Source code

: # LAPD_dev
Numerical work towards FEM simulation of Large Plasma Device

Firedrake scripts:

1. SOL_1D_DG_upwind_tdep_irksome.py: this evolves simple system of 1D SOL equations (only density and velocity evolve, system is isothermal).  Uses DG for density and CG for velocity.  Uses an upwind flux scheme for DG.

#####

> _YOUR INSTRUCTIONS_: Repeat each of these entries verbatim, line by line.

> _RESULT OF THE TASK_:
Source code

: # LAPD_dev
Numerical work towards FEM simulation of Large Plasma Device

Firedrake scripts:

1. SOL_1D_DG_upwind_tdep_irksome.py: this evolves simple system of 1D SOL equations (only density and velocity evolve, system is isothermal).  Uses DG for density and CG for velocity.  Uses an upwind flux scheme for DG.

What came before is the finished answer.